• Job item: Extract every line of text from the entries below, copying each one unchanged, and leave the pictures out of your answer.
---- Entries provided
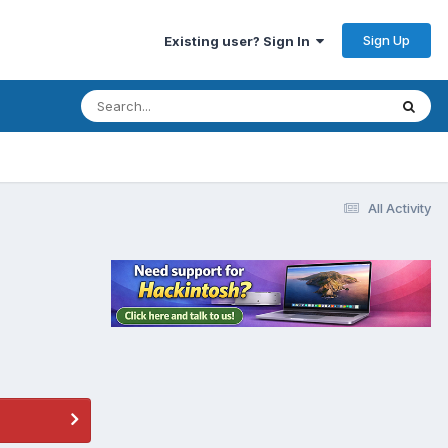
Sign Up
Existing user? Sign In
All Activity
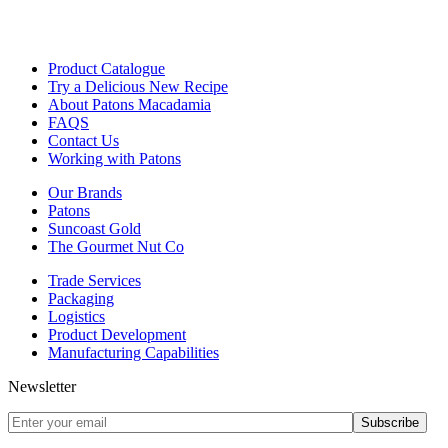
Product Catalogue
Try a Delicious New Recipe
About Patons Macadamia
FAQS
Contact Us
Working with Patons
Our Brands
Patons
Suncoast Gold
The Gourmet Nut Co
Trade Services
Packaging
Logistics
Product Development
Manufacturing Capabilities
Newsletter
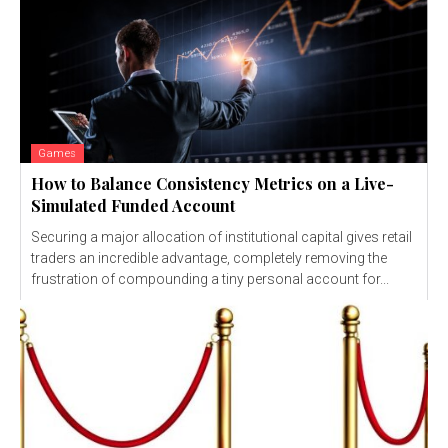
Games
How to Balance Consistency Metrics on a Live-
Simulated Funded Account
Securing a major allocation of institutional capital gives retail
traders an incredible advantage, completely removing the
frustration of compounding a tiny personal account for...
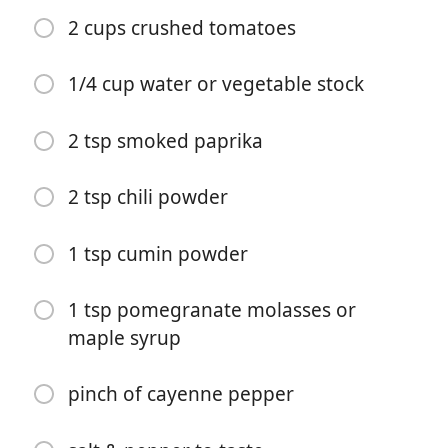
2 cups crushed tomatoes
1/4 cup water or vegetable stock
2 tsp smoked paprika
요리 시작
2 tsp chili powder
재료
1 tsp cumin powder
1 tbsp avocado oil (can sub vegetable oil)
1/2 onion, chopped
1 tsp pomegranate molasses or
maple syrup
2 garlic cloves, chopped
1 red pepper, chopped
pinch of cayenne pepper
1 cup uncooked quinoa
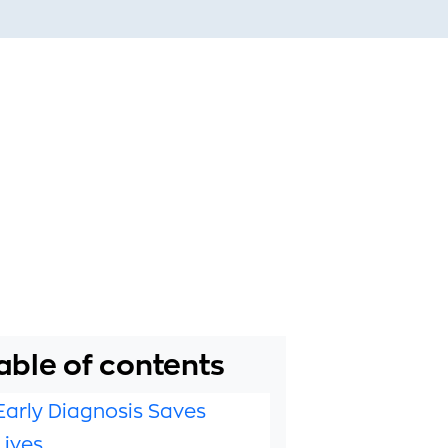
able of contents
Early Diagnosis Saves
Lives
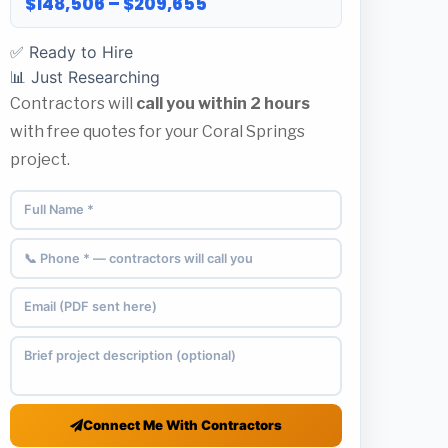
$148,506 – $209,655
✅ Ready to Hire
📊 Just Researching
Contractors will
call you within 2 hours
with free quotes for your Coral Springs
project.
Connect Me With Contractors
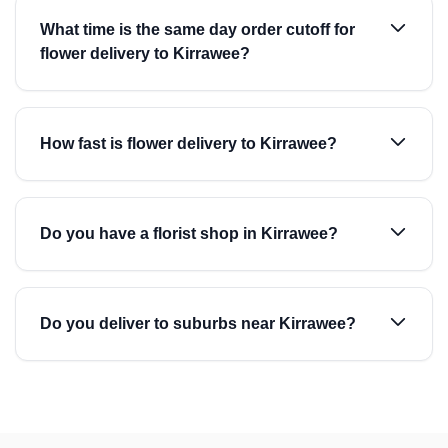
What time is the same day order cutoff for
flower delivery to Kirrawee?
How fast is flower delivery to Kirrawee?
Do you have a florist shop in Kirrawee?
Do you deliver to suburbs near Kirrawee?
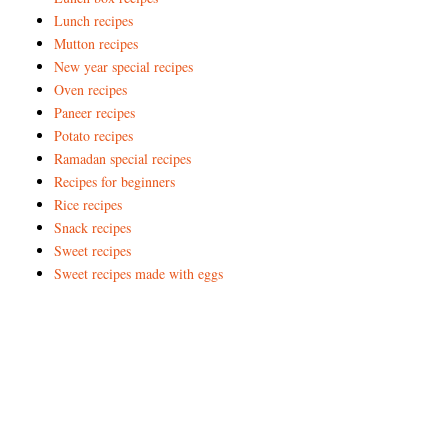
Lunch recipes
Mutton recipes
New year special recipes
Oven recipes
Paneer recipes
Potato recipes
Ramadan special recipes
Recipes for beginners
Rice recipes
Snack recipes
Sweet recipes
Sweet recipes made with eggs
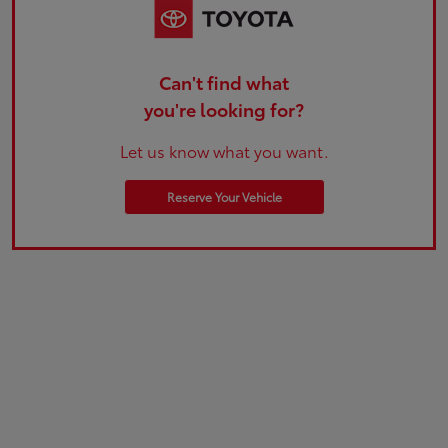
Can't find what
you're looking for?
Let us know what you want.
Reserve Your Vehicle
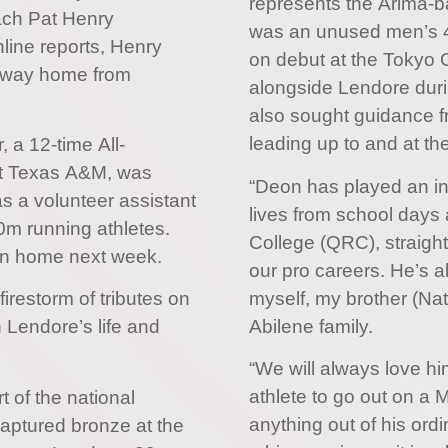
represents the Arima-ba
ach Pat Henry
was an unused men’s 4
line reports, Henry
on debut at the Tokyo 
 way home from
alongside Lendore duri
also sought guidance fr
leading up to and at 
, a 12-time All-
at Texas A&M, was
“Deon has played an ins
as a volunteer assistant
lives from school days
m running athletes.
College (QRC), straight
rn home next week.
our pro careers. He’s 
myself, my brother (Nat
firestorm of tributes on
Abilene family.
n Lendore’s life and
“We will always love hi
athlete to go out on a 
t of the national
anything out of his ordi
ptured bronze at the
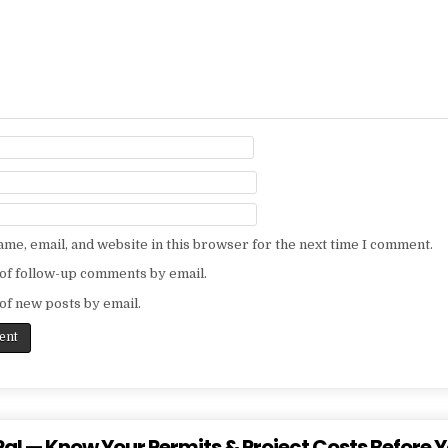
me, email, and website in this browser for the next time I comment.
of follow-up comments by email.
of new posts by email.
al — Know Your Permits & Project Costs Before Y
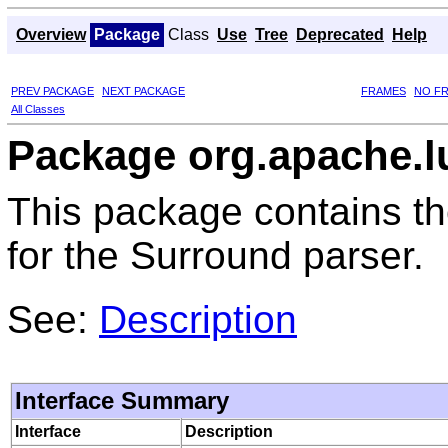
Overview
Package
Class
Use
Tree
Deprecated
Help
PREV PACKAGE
NEXT PACKAGE
FRAMES
NO F
All Classes
Package org.apache.l
This package contains the
for the Surround parser.
See:
Description
Interface Summary
Interface
Description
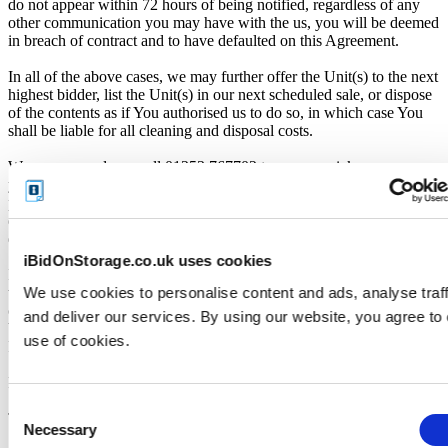
do not appear within 72 hours of being notified, regardless of any
other communication you may have with the us, you will be deemed
in breach of contract and to have defaulted on this Agreement.
In all of the above cases, we may further offer the Unit(s) to the next
highest bidder, list the Unit(s) in our next scheduled sale, or dispose
of the contents as if You authorised us to do so, in which case You
shall be liable for all cleaning and disposal costs.
We recommend you call 01253 767702 to arrange pickup as soon as
you are notified of your win. A cleaning deposit will also have to be
paid as an assurance the storage unit is entirely cleared out. The
deposit will only be returned when the storage unit is empty. If you
do not pay this deposit, we will deny you access to the storage unit.
iBidOnStorage.co.uk uses cookies
IMPORTANT NOTE: All units are sold as a job lot, as is, and on a
We use cookies to personalise content and ads, analyse traff
what you see is what you get basis. Customers are responsible for
checking the goods against the images and inventory provided
and deliver our services. By using our website, you agree to
before leaving the storage facility. All sales are FINAL, as NO
use of cookies.
REFUNDS are given.
Pickup and Disposal
Consent
Terms & Conditions
Necessary
Selection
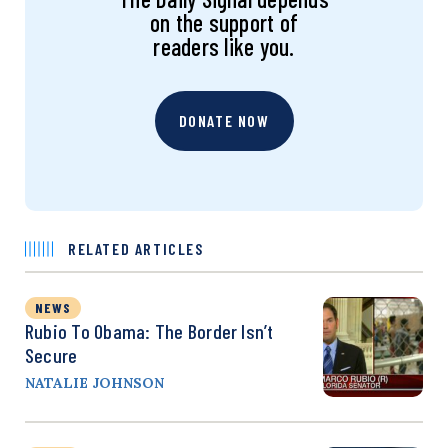
on the support of
readers like you.
DONATE NOW
RELATED ARTICLES
NEWS
Rubio To Obama: The Border Isn’t
Secure
NATALIE JOHNSON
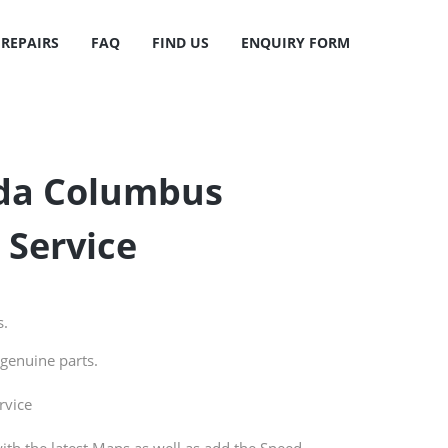
 REPAIRS
FAQ
FIND US
ENQUIRY FORM
oda Columbus
 Service
s.
genuine parts.
rvice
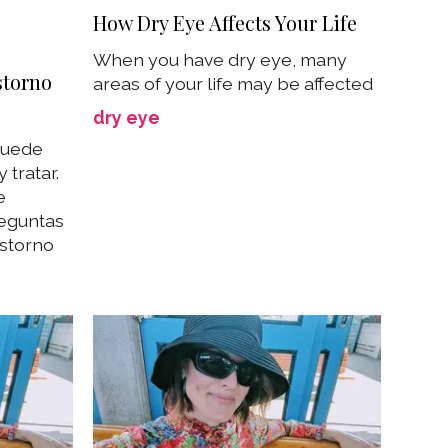
How Dry Eye Affects Your Life
When you have dry eye, many
storno
areas of your life may be affected
dry eye
 puede
 tratar.
e
reguntas
astorno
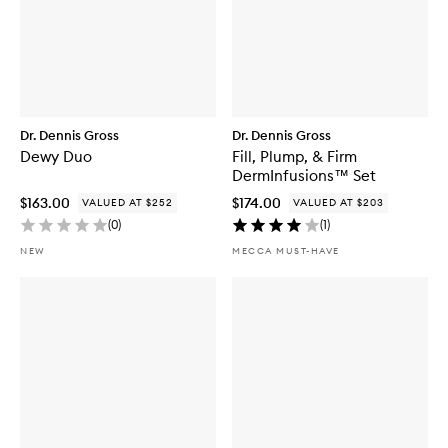
Dr. Dennis Gross
Dr. Dennis Gross
Dewy Duo
Fill, Plump, & Firm
DermInfusions™ Set
$163.00
$174.00
VALUED AT $252
VALUED AT $203
(
0
)
(
1
)
NEW
MECCA MUST-HAVE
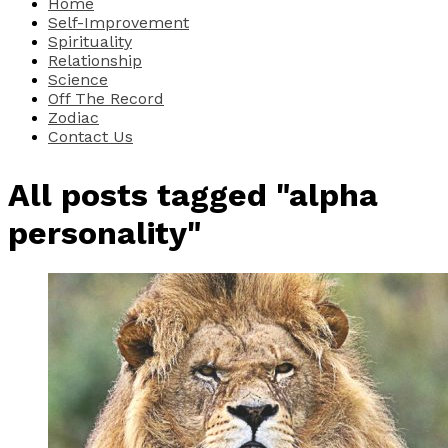
Home
Self-Improvement
Spirituality
Relationship
Science
Off The Record
Zodiac
Contact Us
All posts tagged "alpha
personality"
--------
• Answer to this exercise:
Sign Up
Existing user? Sign In
All Activity
Product Catalogue
Try a Delicious New Recipe
About Patons Macadamia
FAQS
Contact Us
Working with Patons
Our Brands
Patons
Suncoast Gold
The Gourmet Nut Co
Trade Services
Packaging
Logistics
Product Development
Manufacturing Capabilities
Newsletter
Games
How to Balance Consistency Metrics on a Live-
Simulated Funded Account
Securing a major allocation of institutional capital gives retail
traders an incredible advantage, completely removing the
frustration of compounding a tiny personal account for...
2 cups crushed tomatoes
1/4 cup water or vegetable stock
2 tsp smoked paprika
요리 시작
2 tsp chili powder
재료
1 tsp cumin powder
1 tbsp avocado oil (can sub vegetable oil)
1/2 onion, chopped
1 tsp pomegranate molasses or
maple syrup
2 garlic cloves, chopped
1 red pepper, chopped
pinch of cayenne pepper
1 cup uncooked quinoa
able of contents
Early Diagnosis Saves
Lives
$148,506 – $209,655
✅ Ready to Hire
📊 Just Researching
Contractors will
call you within 2 hours
with free quotes for your Coral Springs
project.
Connect Me With Contractors
What time is the same day order cutoff for
flower delivery to Kirrawee?
How fast is flower delivery to Kirrawee?
Do you have a florist shop in Kirrawee?
Do you deliver to suburbs near Kirrawee?
Lunch recipes
Mutton recipes
New year special recipes
Oven recipes
Paneer recipes
Potato recipes
Ramadan special recipes
Recipes for beginners
Rice recipes
Snack recipes
Sweet recipes
Sweet recipes made with eggs
Can't find what
you're looking for?
Let us know what you want.
Reserve Your Vehicle
represents the Arima-ba
ach Pat Henry
was an unused men’s 4
line reports, Henry
on debut at the Tokyo 
 way home from
alongside Lendore duri
also sought guidance fr
leading up to and at 
, a 12-time All-
at Texas A&M, was
“Deon has played an ins
as a volunteer assistant
lives from school days
m running athletes.
College (QRC), straight
rn home next week.
our pro careers. He’s 
myself, my brother (Nat
firestorm of tributes on
Abilene family.
n Lendore’s life and
“We will always love hi
athlete to go out on a 
t of the national
anything out of his ordi
ptured bronze at the
me, email, and website in this browser for the next time I comment.
of follow-up comments by email.
of new posts by email.
al — Know Your Permits & Project Costs Before Y
Overview
Package
Class
Use
Tree
Deprecated
Help
PREV PACKAGE
NEXT PACKAGE
FRAMES
NO F
All Classes
Package org.apache.l
This package contains the
for the Surround parser.
See:
Description
Interface Summary
Interface
Description
do not appear within 72 hours of being notified, regardless of any
other communication you may have with the us, you will be deemed
in breach of contract and to have defaulted on this Agreement.
In all of the above cases, we may further offer the Unit(s) to the next
highest bidder, list the Unit(s) in our next scheduled sale, or dispose
of the contents as if You authorised us to do so, in which case You
shall be liable for all cleaning and disposal costs.
We recommend you call 01253 767702 to arrange pickup as soon as
you are notified of your win. A cleaning deposit will also have to be
paid as an assurance the storage unit is entirely cleared out. The
deposit will only be returned when the storage unit is empty. If you
do not pay this deposit, we will deny you access to the storage unit.
iBidOnStorage.co.uk uses cookies
IMPORTANT NOTE: All units are sold as a job lot, as is, and on a
We use cookies to personalise content and ads, analyse traff
what you see is what you get basis. Customers are responsible for
checking the goods against the images and inventory provided
and deliver our services. By using our website, you agree to
before leaving the storage facility. All sales are FINAL, as NO
use of cookies.
REFUNDS are given.
Pickup and Disposal
Consent
Terms & Conditions
Necessary
Selection
on the support of
readers like you.
DONATE NOW
RELATED ARTICLES
NEWS
Rubio To Obama: The Border Isn’t
Secure
NATALIE JOHNSON
 REPAIRS
FAQ
FIND US
ENQUIRY FORM
oda Columbus
 Service
s.
genuine parts.
rvice
How Dry Eye Affects Your Life
When you have dry eye, many
storno
areas of your life may be affected
dry eye
 puede
 tratar.
e
reguntas
astorno
Dr. Dennis Gross
Dr. Dennis Gross
Dewy Duo
Fill, Plump, & Firm
DermInfusions™ Set
$163.00
$174.00
VALUED AT $252
VALUED AT $203
(
0
)
(
1
)
NEW
MECCA MUST-HAVE
Home
Self-Improvement
Spirituality
Relationship
Science
Off The Record
Zodiac
Contact Us
All posts tagged "alpha
personality"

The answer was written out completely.